§ **REQUIRED ACTION**:
Pictures excluded, output the lines of the data below between the one holding "Page size: 2001x1125." and the one holding "Rendered at 2001 by 1125 pixels.", inclusive, exactly as they stand.

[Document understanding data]
◇ ◇ ◇ ◇ ◇

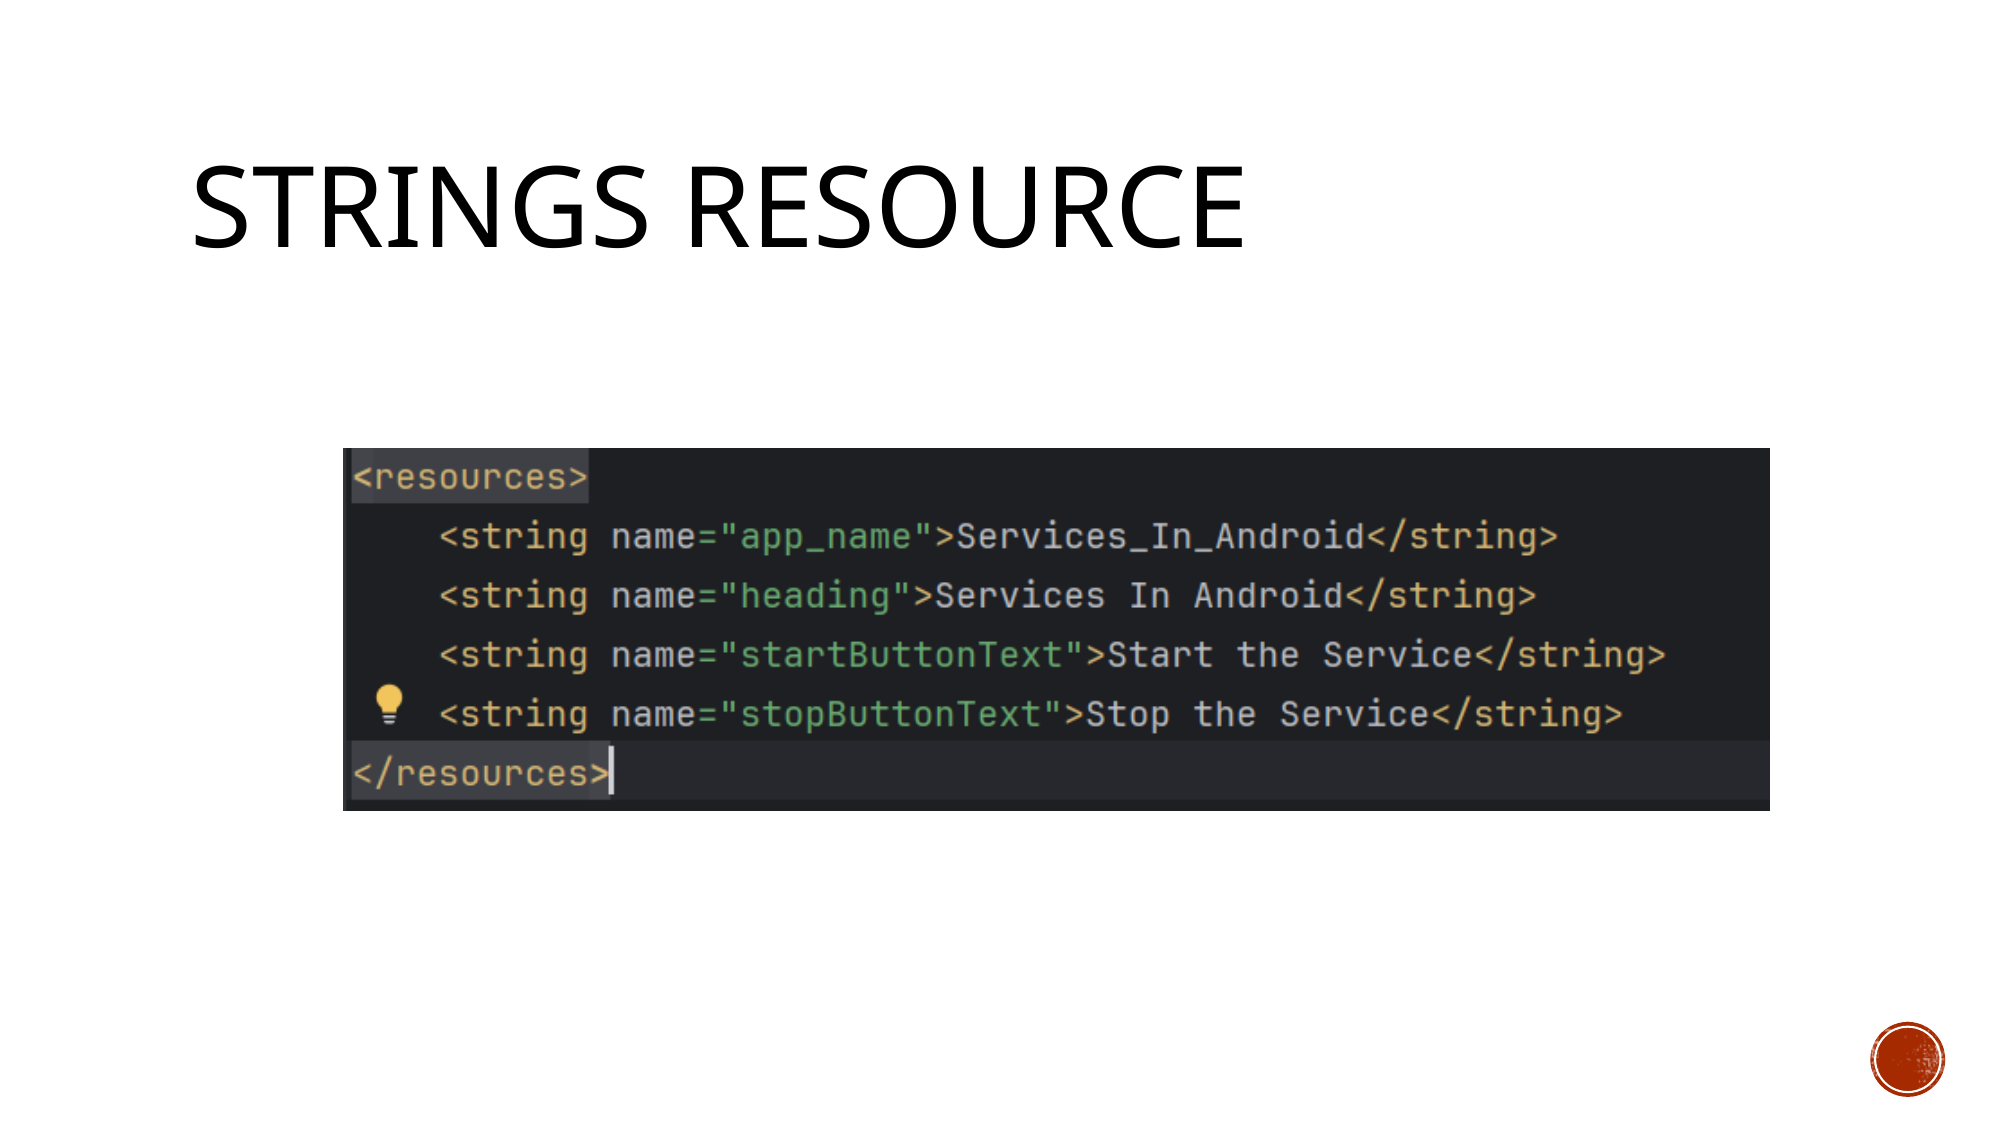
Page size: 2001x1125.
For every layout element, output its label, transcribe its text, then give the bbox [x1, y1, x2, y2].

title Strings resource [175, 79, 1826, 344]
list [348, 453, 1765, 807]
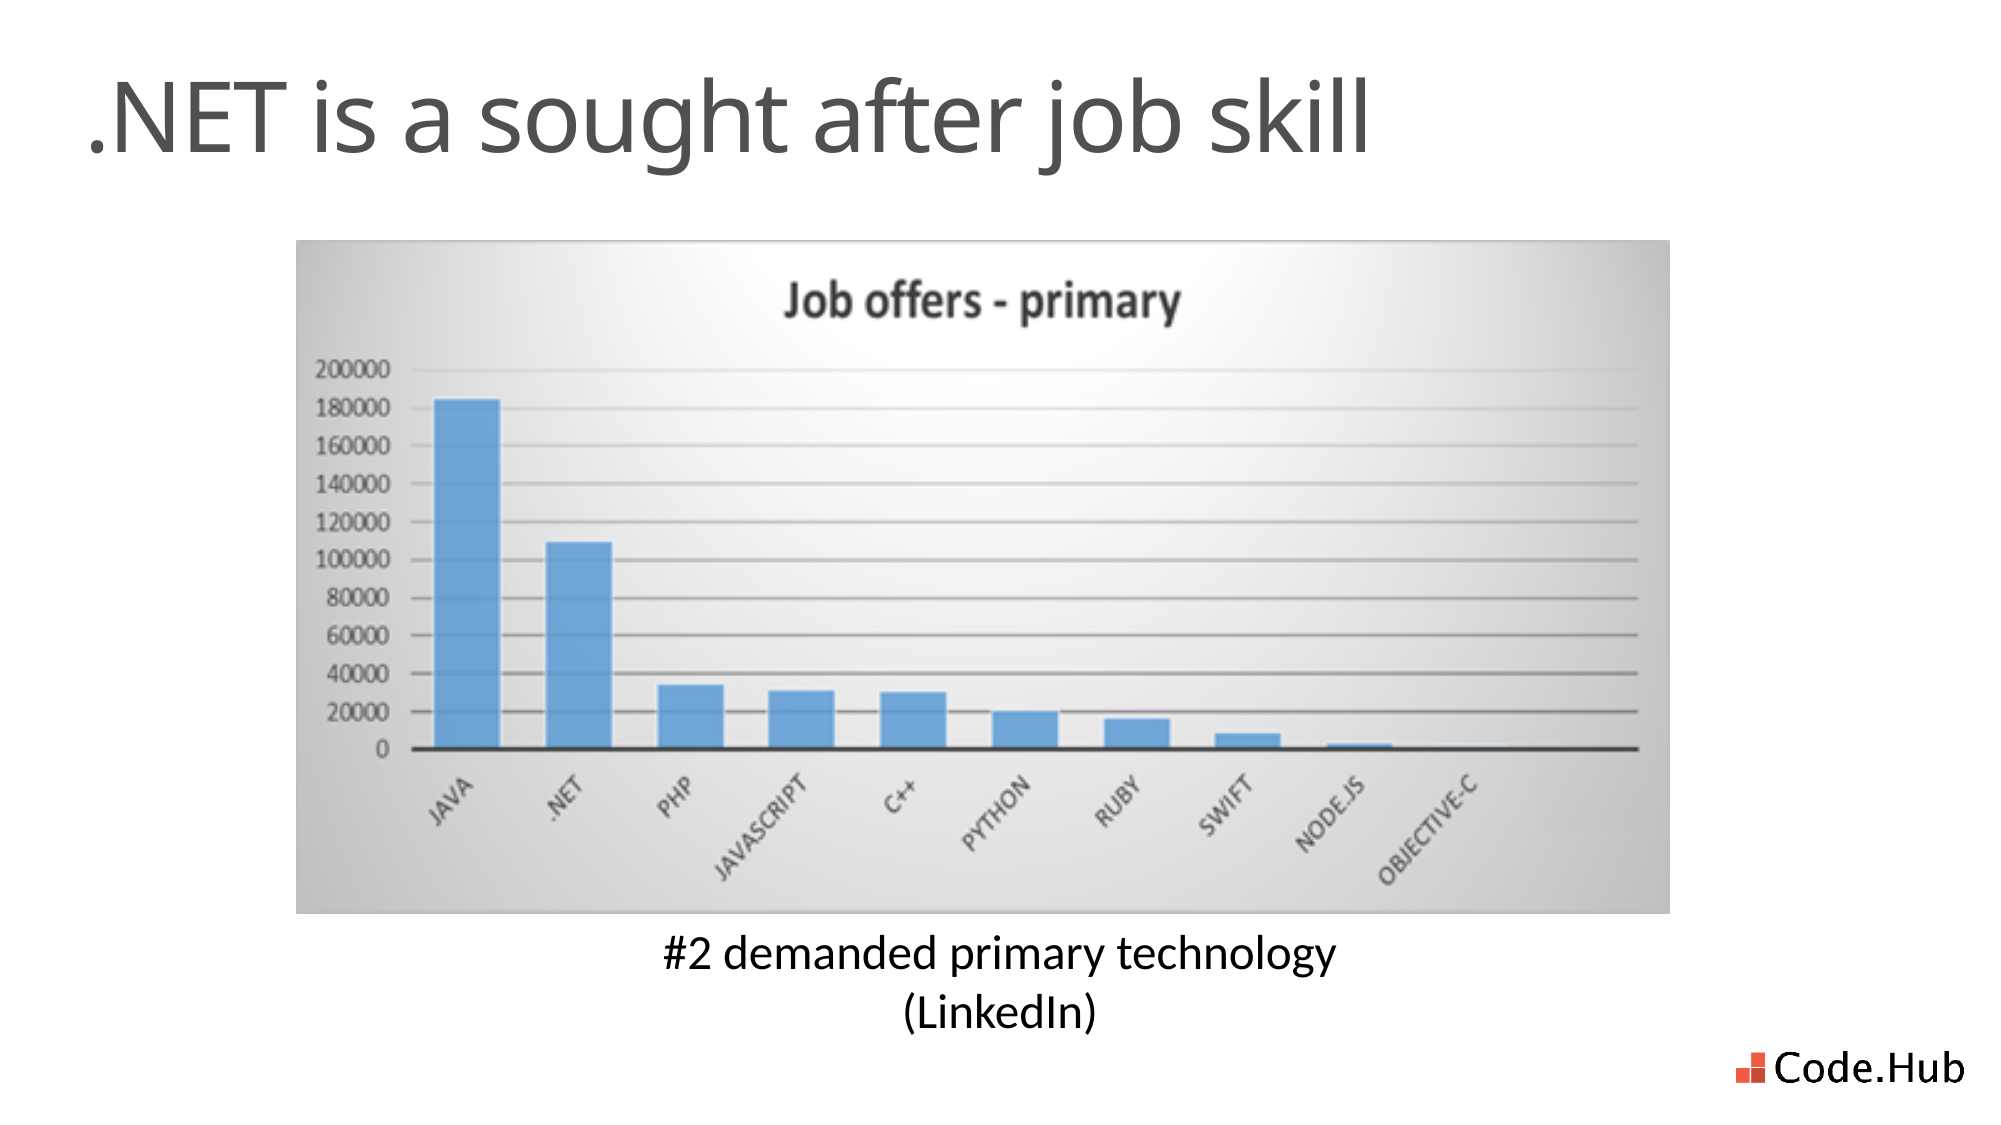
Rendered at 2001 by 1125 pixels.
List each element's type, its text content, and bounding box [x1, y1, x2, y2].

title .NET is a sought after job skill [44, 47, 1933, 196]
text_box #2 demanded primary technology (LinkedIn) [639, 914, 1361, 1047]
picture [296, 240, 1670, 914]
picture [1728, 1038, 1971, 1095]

◇ ◇ ◇ ◇ ◇

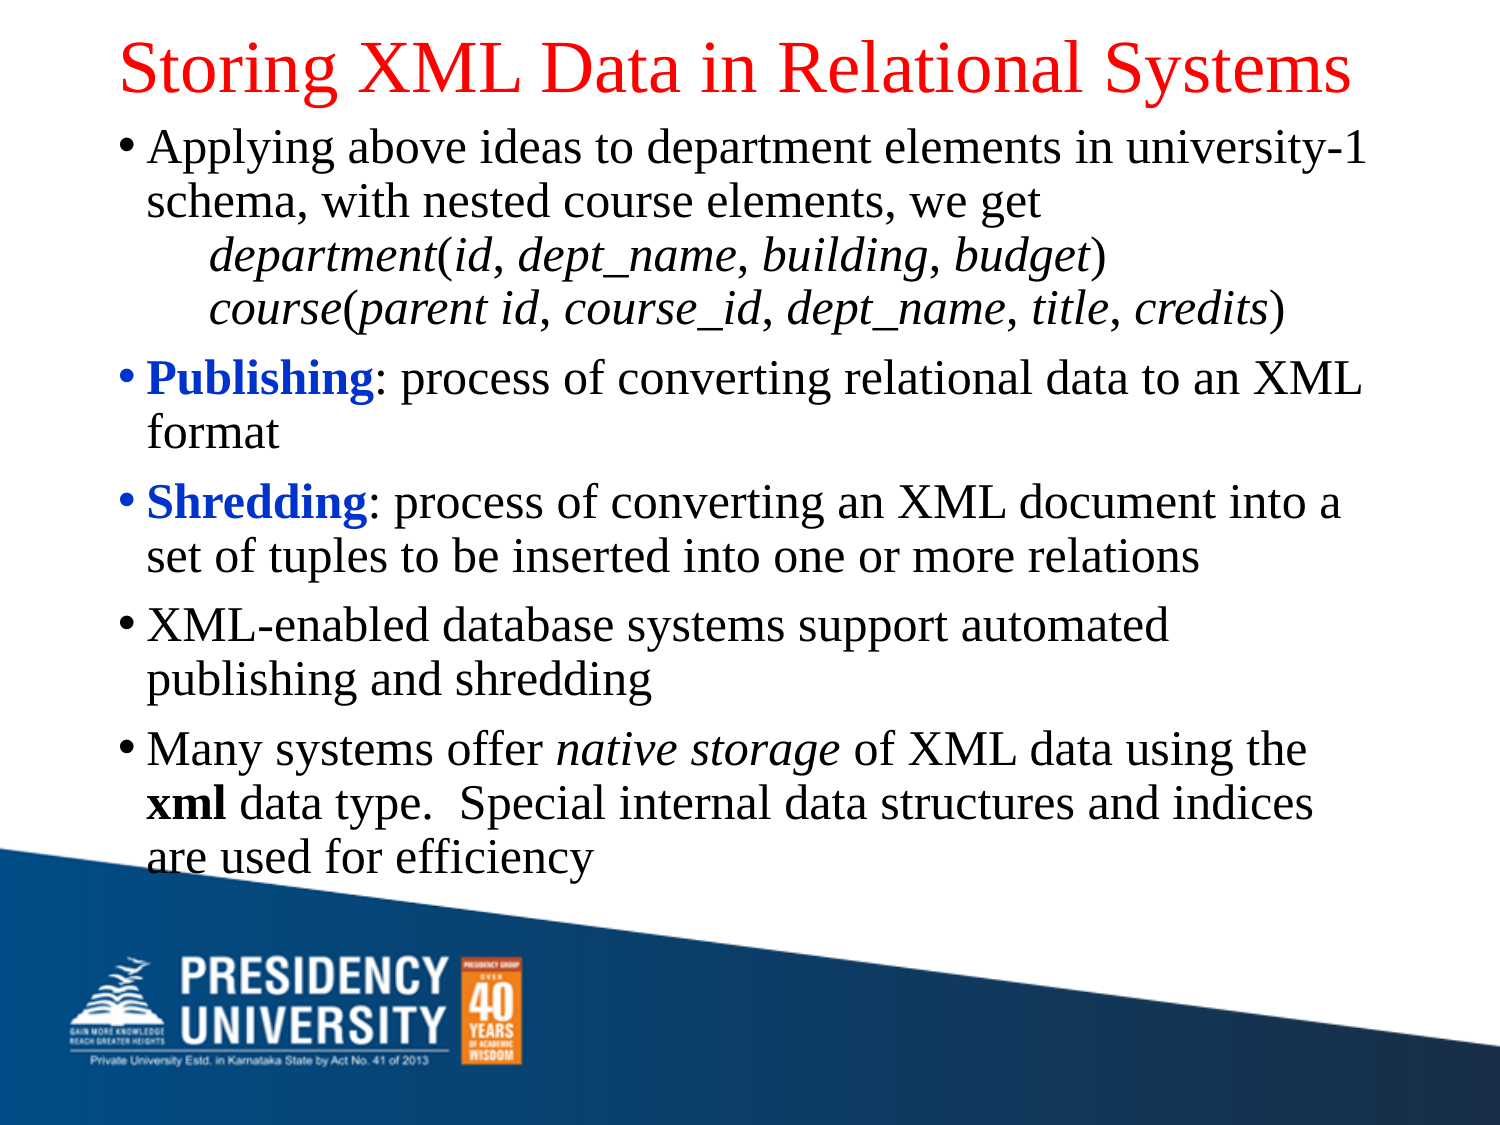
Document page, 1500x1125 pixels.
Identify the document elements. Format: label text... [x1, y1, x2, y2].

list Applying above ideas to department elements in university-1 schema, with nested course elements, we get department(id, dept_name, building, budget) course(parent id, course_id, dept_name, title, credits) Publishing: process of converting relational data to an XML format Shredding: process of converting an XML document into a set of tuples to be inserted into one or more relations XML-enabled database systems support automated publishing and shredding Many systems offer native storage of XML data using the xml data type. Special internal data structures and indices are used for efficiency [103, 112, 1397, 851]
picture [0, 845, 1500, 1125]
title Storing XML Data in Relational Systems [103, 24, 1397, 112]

◇ ◇ ◇ ◇ ◇

§ **RESPONSE TO THIS EXERCISE**:
Page size: 2001x1125.
For every layout element, output its label, transcribe its text, then give the bbox [x1, y1, x2, y2].

title Strings resource [175, 79, 1826, 344]
list [348, 453, 1765, 807]
Rendered at 2001 by 1125 pixels.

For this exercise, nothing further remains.